**WHAT IS EXPECTED**
Locate the line that contains "352 250 1792" in the entries below, then repeat it and every following line through the line that contains "255 186 5.59", exactly, and no others.

=== Section Start ===

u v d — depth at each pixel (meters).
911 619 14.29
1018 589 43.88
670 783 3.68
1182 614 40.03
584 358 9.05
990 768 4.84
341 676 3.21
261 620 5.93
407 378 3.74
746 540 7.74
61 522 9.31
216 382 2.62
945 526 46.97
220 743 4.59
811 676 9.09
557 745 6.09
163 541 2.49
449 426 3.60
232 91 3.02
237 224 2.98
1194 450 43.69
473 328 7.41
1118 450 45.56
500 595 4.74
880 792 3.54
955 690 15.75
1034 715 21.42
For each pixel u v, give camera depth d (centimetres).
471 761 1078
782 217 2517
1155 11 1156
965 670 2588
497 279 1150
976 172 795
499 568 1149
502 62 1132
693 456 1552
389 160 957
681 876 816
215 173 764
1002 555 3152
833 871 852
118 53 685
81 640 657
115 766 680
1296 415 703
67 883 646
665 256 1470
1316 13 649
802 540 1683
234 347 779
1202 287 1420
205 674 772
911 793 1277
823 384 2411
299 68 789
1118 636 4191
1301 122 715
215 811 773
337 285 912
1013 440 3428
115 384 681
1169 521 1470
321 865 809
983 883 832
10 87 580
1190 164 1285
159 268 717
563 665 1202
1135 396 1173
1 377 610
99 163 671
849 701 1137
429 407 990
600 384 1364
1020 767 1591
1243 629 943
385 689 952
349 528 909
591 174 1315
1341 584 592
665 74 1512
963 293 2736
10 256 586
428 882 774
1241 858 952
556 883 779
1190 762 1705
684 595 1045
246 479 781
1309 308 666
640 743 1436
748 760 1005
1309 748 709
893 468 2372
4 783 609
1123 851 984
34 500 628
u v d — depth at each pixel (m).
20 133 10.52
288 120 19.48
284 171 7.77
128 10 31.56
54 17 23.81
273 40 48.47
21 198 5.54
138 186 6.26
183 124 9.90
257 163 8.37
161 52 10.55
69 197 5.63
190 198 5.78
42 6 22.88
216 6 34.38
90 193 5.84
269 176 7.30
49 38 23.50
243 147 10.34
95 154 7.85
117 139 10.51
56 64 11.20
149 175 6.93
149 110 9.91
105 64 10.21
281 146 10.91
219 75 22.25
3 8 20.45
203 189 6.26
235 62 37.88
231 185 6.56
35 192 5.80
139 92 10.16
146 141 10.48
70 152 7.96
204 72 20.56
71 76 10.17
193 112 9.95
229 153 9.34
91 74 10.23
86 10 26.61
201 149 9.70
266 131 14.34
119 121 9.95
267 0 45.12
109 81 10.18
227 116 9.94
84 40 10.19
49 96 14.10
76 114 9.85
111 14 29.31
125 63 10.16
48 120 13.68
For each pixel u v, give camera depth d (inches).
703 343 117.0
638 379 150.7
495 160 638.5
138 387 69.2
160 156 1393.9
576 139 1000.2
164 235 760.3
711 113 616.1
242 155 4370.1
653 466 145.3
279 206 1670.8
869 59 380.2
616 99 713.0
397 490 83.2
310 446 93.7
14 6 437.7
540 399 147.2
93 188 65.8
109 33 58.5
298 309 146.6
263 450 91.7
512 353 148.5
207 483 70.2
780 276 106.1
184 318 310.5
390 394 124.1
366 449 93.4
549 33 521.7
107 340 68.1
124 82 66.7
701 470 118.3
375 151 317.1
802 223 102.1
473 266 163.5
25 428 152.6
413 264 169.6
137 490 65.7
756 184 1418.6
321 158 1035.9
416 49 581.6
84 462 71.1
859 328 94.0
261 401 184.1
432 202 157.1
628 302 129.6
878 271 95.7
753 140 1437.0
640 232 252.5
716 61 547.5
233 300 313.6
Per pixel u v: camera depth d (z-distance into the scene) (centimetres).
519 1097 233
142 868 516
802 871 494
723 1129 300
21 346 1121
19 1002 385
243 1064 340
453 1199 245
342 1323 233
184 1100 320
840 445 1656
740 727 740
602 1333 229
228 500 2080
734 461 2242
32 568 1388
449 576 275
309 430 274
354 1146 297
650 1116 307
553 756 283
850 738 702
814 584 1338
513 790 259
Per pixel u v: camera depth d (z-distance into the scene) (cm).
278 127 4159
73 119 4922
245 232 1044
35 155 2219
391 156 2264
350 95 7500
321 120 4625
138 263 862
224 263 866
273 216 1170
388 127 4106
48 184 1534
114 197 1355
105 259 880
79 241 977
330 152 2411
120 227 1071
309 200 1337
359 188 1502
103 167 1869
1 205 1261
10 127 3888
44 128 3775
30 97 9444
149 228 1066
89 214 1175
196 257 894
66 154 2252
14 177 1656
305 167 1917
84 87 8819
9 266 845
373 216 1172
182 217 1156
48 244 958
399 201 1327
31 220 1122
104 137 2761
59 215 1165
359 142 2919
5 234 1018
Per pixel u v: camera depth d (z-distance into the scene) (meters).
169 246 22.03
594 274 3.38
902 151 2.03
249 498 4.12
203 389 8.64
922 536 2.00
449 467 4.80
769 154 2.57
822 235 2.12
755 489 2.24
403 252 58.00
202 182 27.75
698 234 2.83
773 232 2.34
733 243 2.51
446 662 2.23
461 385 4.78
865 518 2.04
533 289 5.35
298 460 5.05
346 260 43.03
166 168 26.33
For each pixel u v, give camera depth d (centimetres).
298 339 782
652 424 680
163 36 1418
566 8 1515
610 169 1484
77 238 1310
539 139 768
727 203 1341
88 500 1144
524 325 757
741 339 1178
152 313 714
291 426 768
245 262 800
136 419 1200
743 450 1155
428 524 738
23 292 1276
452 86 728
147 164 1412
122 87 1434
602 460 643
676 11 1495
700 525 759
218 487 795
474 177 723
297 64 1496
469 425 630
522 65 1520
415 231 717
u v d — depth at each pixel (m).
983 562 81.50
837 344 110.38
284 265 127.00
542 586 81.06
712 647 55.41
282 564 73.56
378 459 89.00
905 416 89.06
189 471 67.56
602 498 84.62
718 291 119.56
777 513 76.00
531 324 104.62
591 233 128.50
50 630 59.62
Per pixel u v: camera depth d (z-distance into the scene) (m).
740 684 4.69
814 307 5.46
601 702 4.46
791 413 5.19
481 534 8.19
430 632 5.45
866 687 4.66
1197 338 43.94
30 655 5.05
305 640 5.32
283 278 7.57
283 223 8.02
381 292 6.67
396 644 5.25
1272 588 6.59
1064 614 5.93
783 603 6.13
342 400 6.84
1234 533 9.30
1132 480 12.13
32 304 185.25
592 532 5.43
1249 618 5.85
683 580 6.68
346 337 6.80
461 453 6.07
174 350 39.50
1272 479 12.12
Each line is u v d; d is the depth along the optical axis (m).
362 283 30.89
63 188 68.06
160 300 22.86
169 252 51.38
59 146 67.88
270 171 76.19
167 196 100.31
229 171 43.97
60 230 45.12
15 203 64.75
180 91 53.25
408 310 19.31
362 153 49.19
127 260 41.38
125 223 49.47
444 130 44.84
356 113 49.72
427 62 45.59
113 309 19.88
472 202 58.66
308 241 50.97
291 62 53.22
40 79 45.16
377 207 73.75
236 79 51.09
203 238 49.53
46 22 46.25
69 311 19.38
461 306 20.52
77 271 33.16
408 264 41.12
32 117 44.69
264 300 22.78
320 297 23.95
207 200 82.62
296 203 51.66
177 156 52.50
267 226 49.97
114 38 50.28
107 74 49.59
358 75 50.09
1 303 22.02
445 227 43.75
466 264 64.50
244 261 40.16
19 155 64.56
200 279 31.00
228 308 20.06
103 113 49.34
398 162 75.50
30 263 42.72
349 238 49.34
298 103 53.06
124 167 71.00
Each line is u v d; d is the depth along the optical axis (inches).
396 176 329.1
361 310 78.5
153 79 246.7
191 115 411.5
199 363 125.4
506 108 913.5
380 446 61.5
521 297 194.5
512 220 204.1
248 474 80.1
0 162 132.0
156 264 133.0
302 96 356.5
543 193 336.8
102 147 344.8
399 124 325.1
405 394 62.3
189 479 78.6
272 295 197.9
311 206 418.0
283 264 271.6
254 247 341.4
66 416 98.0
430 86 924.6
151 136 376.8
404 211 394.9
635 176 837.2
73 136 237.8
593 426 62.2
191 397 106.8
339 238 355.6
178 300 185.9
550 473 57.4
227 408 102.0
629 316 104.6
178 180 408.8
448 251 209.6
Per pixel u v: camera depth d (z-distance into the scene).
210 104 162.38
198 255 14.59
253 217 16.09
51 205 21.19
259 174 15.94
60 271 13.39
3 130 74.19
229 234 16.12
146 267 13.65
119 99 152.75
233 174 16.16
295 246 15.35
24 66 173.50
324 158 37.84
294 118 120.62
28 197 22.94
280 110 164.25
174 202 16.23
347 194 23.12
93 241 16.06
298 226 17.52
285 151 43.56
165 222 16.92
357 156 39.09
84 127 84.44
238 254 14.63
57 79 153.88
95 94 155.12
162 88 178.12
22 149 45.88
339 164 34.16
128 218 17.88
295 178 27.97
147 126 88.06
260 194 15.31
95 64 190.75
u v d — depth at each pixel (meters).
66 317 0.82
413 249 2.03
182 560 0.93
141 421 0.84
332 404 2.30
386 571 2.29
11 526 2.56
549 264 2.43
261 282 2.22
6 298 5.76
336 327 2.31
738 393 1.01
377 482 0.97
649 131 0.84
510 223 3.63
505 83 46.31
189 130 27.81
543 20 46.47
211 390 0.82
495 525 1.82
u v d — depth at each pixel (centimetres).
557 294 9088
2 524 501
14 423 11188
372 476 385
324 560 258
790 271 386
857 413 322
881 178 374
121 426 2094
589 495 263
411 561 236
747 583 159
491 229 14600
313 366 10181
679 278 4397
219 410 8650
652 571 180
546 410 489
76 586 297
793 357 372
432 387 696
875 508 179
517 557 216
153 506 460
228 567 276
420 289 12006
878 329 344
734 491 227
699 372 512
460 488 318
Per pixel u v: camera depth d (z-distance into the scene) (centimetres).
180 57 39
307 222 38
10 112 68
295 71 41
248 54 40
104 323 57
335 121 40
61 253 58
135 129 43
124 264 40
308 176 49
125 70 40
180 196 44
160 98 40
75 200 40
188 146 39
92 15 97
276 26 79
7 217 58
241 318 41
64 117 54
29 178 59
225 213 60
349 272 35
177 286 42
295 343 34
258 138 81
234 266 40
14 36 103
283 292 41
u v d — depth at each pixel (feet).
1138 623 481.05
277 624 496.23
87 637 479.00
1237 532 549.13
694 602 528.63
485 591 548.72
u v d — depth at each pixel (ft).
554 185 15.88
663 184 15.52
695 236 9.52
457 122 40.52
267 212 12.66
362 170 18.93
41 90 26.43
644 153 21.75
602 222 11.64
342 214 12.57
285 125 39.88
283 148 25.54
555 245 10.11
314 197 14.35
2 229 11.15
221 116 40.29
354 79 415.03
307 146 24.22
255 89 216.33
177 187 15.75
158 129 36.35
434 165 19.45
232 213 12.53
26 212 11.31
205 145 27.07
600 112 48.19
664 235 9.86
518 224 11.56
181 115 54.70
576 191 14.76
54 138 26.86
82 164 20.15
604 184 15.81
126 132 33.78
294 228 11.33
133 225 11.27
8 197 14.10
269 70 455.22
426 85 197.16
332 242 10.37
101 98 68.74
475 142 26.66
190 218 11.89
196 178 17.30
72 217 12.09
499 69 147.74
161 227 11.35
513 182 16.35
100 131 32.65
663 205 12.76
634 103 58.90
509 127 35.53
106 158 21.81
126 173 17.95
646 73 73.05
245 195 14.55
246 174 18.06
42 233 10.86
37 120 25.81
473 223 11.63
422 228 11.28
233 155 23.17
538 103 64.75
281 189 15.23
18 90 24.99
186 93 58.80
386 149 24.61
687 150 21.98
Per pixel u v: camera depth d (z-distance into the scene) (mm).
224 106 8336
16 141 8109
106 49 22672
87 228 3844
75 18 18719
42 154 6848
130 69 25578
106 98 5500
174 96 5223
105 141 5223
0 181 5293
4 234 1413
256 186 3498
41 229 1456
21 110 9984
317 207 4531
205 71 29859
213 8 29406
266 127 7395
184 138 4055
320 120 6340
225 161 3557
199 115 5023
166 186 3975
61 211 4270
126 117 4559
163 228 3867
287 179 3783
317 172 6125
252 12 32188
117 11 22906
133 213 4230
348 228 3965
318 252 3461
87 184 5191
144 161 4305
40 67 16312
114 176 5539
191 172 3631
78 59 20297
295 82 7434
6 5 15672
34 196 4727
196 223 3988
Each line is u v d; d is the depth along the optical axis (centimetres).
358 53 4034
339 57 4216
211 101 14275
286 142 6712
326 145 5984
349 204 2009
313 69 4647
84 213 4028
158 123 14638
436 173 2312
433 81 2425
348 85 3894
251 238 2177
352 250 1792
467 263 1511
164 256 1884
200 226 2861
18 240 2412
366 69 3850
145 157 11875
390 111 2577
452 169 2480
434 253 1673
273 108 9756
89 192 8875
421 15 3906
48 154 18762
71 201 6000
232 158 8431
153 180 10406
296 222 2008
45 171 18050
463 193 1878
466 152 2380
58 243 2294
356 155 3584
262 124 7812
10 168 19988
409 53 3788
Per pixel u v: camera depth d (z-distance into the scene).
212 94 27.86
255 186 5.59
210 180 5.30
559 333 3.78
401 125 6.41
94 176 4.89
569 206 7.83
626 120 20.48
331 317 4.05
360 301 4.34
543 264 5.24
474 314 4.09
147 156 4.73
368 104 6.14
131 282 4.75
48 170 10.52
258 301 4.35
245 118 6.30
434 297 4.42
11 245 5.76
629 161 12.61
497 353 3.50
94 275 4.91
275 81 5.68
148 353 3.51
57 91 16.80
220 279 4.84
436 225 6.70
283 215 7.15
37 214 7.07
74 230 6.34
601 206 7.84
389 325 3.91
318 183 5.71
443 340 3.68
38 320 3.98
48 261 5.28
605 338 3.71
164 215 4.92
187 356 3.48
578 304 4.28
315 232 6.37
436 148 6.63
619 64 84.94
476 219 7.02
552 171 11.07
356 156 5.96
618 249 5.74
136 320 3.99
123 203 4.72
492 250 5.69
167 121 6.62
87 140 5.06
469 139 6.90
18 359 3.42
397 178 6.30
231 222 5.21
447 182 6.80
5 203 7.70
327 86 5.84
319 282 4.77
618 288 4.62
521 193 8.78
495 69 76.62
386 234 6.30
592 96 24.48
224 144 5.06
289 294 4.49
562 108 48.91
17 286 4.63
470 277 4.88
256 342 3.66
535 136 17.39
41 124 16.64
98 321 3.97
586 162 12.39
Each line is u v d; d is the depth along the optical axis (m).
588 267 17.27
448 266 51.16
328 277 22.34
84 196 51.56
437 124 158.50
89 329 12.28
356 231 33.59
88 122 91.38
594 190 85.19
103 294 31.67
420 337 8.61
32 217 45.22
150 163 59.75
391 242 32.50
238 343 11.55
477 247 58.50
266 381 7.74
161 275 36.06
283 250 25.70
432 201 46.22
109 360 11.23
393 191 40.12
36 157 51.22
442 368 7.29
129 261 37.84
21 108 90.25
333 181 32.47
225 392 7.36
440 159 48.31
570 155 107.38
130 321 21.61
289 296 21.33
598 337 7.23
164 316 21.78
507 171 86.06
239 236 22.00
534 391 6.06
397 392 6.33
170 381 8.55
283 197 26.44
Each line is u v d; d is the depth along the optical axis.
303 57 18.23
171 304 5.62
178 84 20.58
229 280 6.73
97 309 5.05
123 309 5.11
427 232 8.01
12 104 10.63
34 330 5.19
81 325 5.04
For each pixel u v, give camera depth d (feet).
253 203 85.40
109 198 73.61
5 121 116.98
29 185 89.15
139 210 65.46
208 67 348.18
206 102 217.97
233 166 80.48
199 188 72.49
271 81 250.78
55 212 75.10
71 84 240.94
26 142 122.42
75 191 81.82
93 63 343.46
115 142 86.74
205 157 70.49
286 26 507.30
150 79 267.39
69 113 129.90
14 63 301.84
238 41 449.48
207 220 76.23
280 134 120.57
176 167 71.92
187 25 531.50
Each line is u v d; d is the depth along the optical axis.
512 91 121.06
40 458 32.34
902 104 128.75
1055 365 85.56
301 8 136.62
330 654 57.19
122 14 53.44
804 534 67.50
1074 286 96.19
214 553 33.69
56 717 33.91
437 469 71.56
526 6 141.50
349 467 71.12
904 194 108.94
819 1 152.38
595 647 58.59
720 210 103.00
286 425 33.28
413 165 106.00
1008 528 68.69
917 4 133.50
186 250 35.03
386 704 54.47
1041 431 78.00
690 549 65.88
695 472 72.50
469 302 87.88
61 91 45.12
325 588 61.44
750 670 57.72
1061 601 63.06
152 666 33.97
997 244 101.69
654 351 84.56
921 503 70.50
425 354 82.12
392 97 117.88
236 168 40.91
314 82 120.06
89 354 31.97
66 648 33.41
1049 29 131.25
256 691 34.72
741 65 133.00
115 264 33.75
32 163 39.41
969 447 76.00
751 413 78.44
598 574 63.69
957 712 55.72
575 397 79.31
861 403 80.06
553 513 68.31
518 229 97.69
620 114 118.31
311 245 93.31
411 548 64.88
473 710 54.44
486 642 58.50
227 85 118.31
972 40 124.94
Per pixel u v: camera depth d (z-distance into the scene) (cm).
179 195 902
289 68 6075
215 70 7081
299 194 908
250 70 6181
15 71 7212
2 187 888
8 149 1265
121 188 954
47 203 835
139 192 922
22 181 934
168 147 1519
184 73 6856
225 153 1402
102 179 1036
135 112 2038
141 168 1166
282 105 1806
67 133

=== Section End ===

**RESPONSE**
352 250 1792
467 263 1511
164 256 1884
200 226 2861
18 240 2412
366 69 3850
145 157 11875
390 111 2577
452 169 2480
434 253 1673
273 108 9756
89 192 8875
421 15 3906
48 154 18762
71 201 6000
232 158 8431
153 180 10406
296 222 2008
45 171 18050
463 193 1878
466 152 2380
58 243 2294
356 155 3584
262 124 7812
10 168 19988
409 53 3788
Per pixel u v: camera depth d (z-distance into the scene).
212 94 27.86
255 186 5.59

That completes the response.